Le clivage politique fondamental de notre époque n’oppose pas la "gauche" et la "droite". Au contraire, il les traverse et oppose ceux qui pensent que la politique est devenue impossible en raison de la globalisation à ceux qui considèrent que la politique peut et doit toujours donner une forme à notre avenir.
Ainsi, le vrai clivage oppose d’une part les « gestionnaires » qui veulent que nous nous soumettions aux règles de l’Organisation Mondiale du Commerce, de l’Union européenne, aux firmes multinationales et à la finance globalisée, et d’autre part les « politiques » qui pensent qu’il faut combattre cette évolution et lui imposer des règles et des exigences salariales, sociales et environnementales. Les premiers pensent que les sociétés s’organisent spontanément, les seconds qu’elles sont construites par l’action politique.

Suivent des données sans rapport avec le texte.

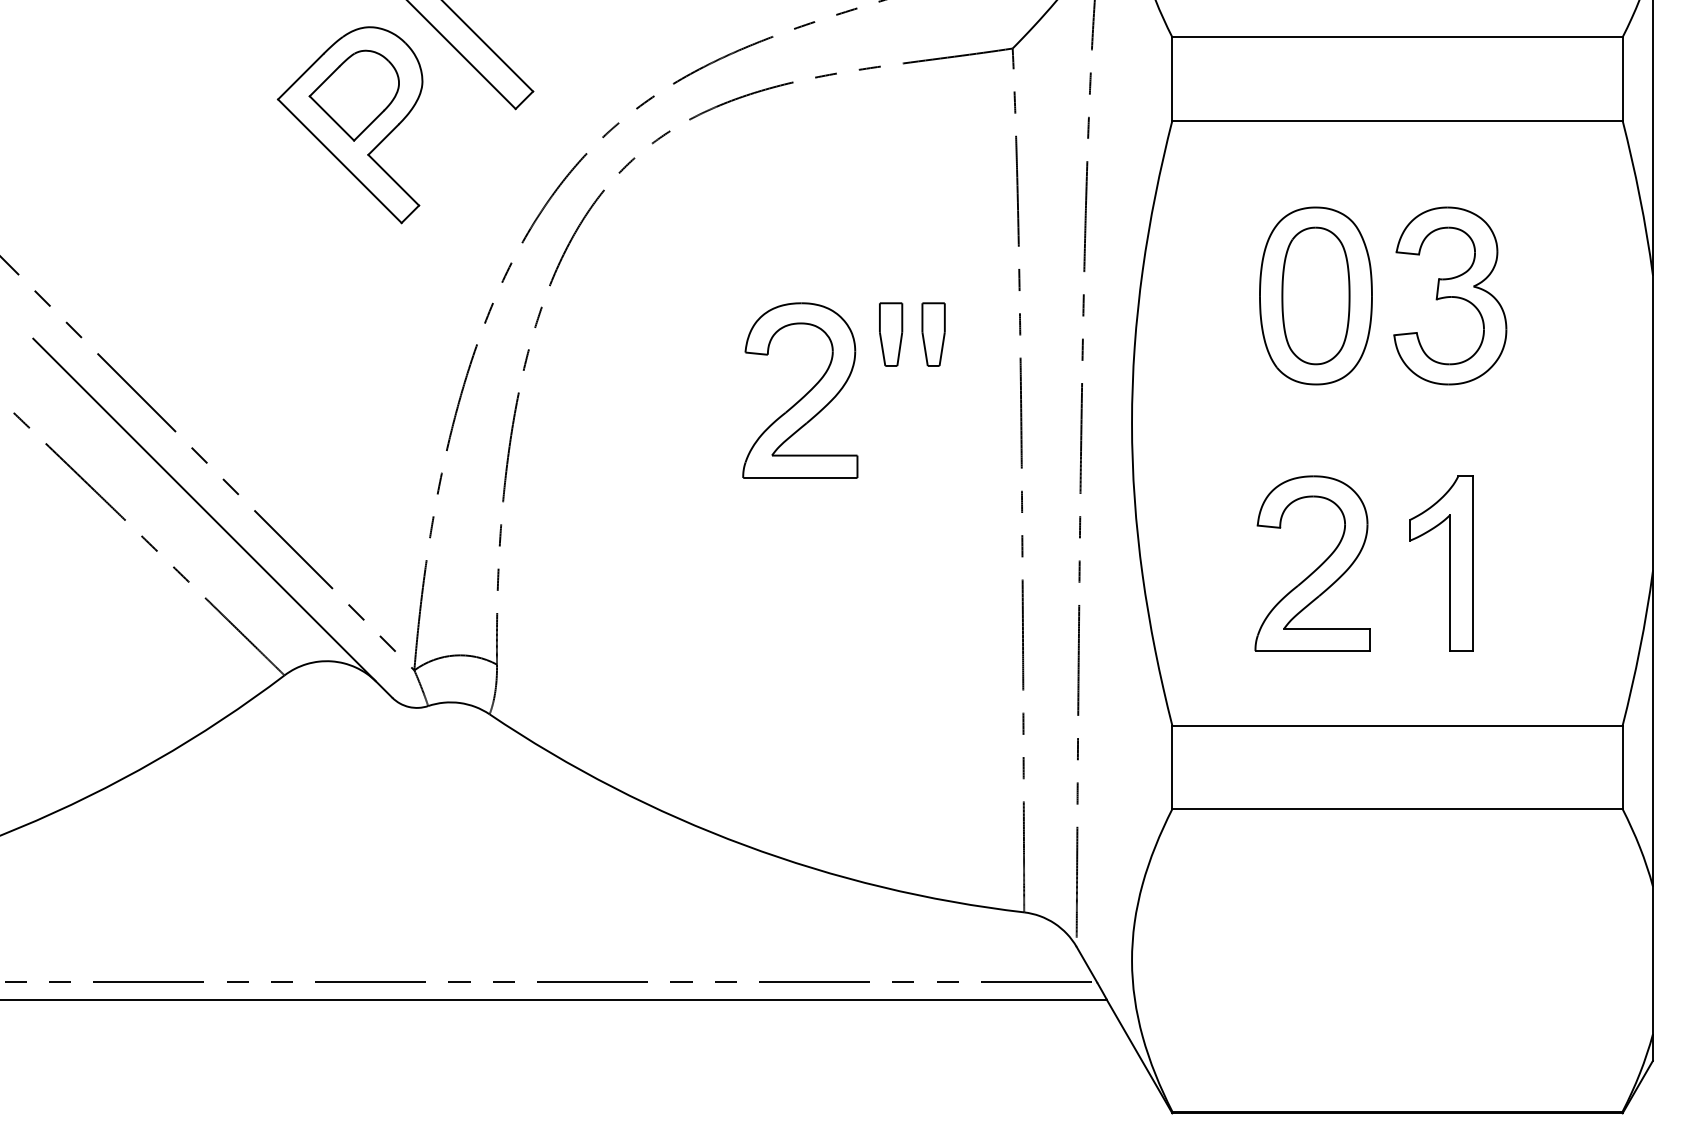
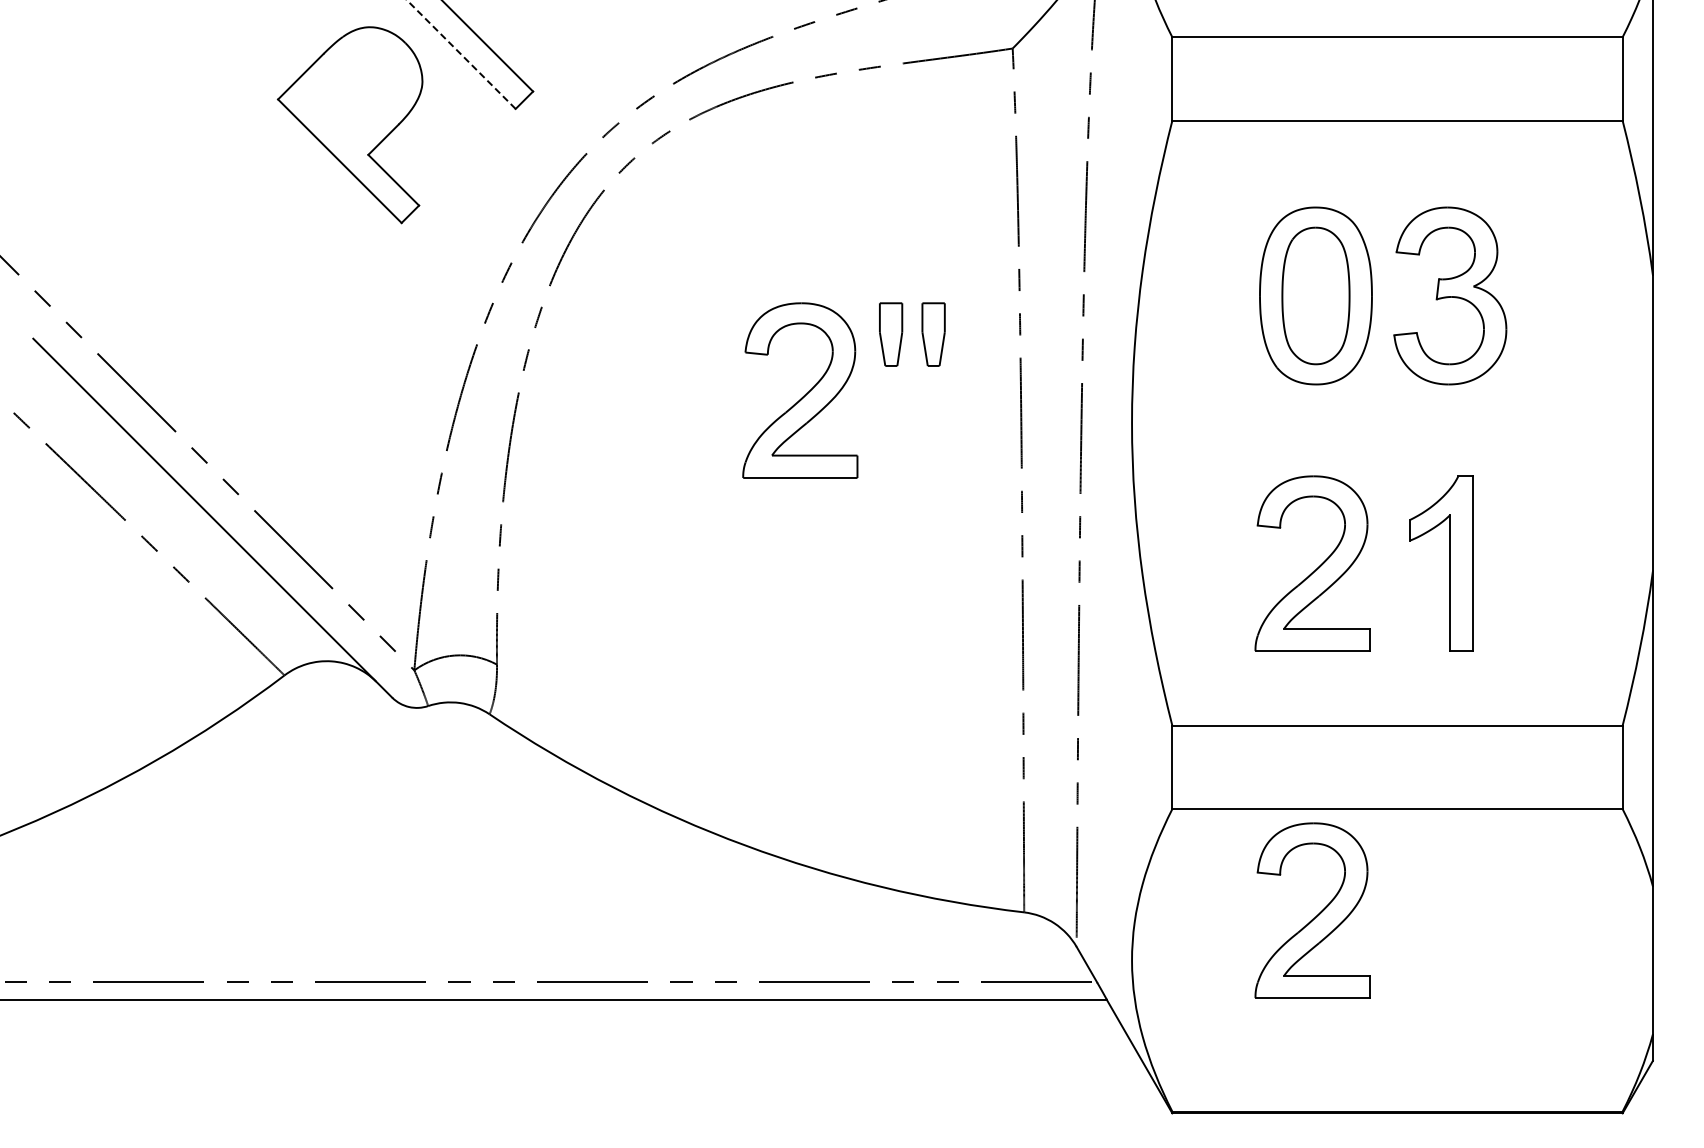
line at (461, 54): solid -> dashed
part at (353, 95): present -> none
part at (1317, 914): none -> present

Depuis que la "gauche" et la "droite" se sont converties et soumises, chacune à sa façon, sans le reconnaître, à l’idéologie de la globalisation et de l’intégration européenne, notre pays est de moins en moins une "société politique" mais devient une "société de marché" dominée par les intérêts privés, qui provoquent nos difficultés : les délocalisations, le chômage, la pauvreté, la précarité qui nous frappent de plus en plus.
La République (cette "chose" qui est commune) est justement l’ensemble des repères partagés, des institutions et des règles qui nous portent et qui nous permettent de faire que notre société ne soit pas une jungle dont la loi est la concurrence.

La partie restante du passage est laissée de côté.